Saturday, May 29, 2010

Amazon.com Said to Introduce Thinner Kindle in August (Update2)

May 28 (Bloomberg) -- Amazon.com Inc., the world’s largest online retailer, plans to introduce the next version of its Kindle electronic-book reader in August, according to two people familiar with its plans.

The device will be thinner and have a more responsive screen with a sharper picture, the people said, who didn’t want to be identified because the plans aren’t public. The new Kindle won’t include a touch screen or color, they said.

Amazon.com, which introduced the Kindle in 2007, faces increased competition from Apple Inc.’s iPad -- a tablet device that lets users browse the Web, watch video and read digital books. The company also faces a renewed challenge from Sony Corp., which introduced a touch-screen e-reader last year. Sony also added a service that lets users download books wirelessly, matching a feature of the Kindle.

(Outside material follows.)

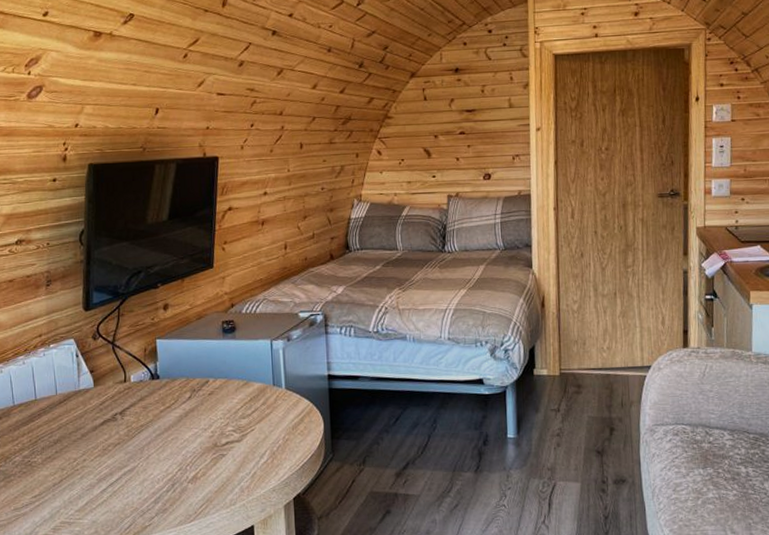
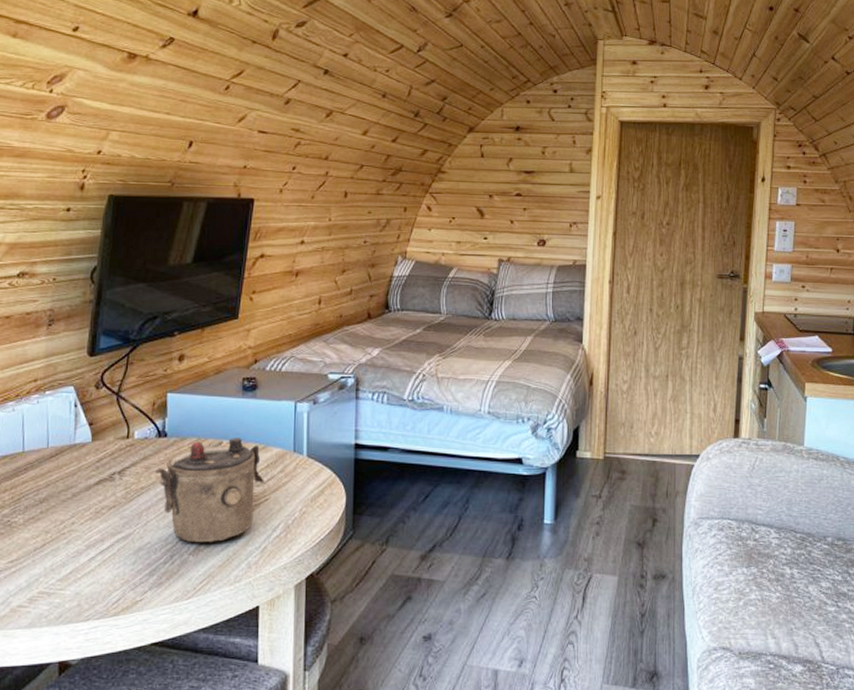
teapot: none [152,375,249,472] -> present [155,437,264,543]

Craig Berman, a spokesman for Seattle-based Amazon.com, didn’t immediately return a call seeking comment.

Amazon.com fell $1.24 to $125.46 today in Nasdaq Stock Market trading. The shares have declined 6.7 percent this year.

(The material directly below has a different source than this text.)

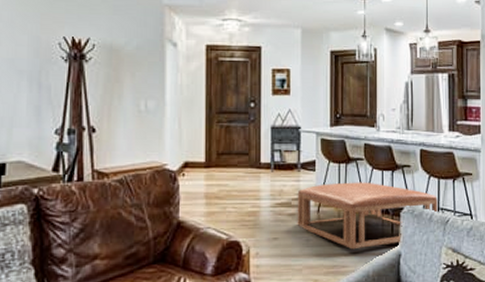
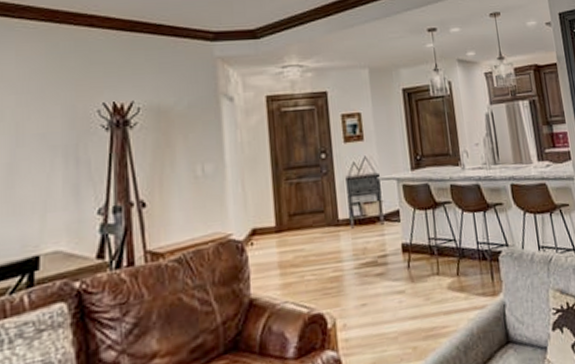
ottoman: present [297,182,438,250] -> none [383,227,539,306]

Amazon.com Chief Executive Officer Jeff Bezos said this week that the company was concentrating on wooing committed book readers and that a color display screen is “some ways out.”

Not Ready

“I’ve seen some stuff in the laboratory, but it’s not quite ready for prime-time production,” Bezos said May 25 at the company’s annual shareholders meeting.

The Kindle uses a black-and-white screen that mimics the appearance of paper. The new version will have sharper contrast that makes e-books look more like real books, the people familiar with the product said. The delay during page turns also will be shortened. The iPad, meanwhile, uses a full-color LCD screen.

About 6 million e-readers will be sold this year, up from 3 million last year, according to Forrester Research Inc. The Kindle has about 60 percent of the U.S. market, followed by Sony with 35 percent, the Cambridge, Massachusetts-based research firm estimates.

Earlier this year, Amazon.com bought a company called Touchco, which specializes in touch-screen technology, according to the people.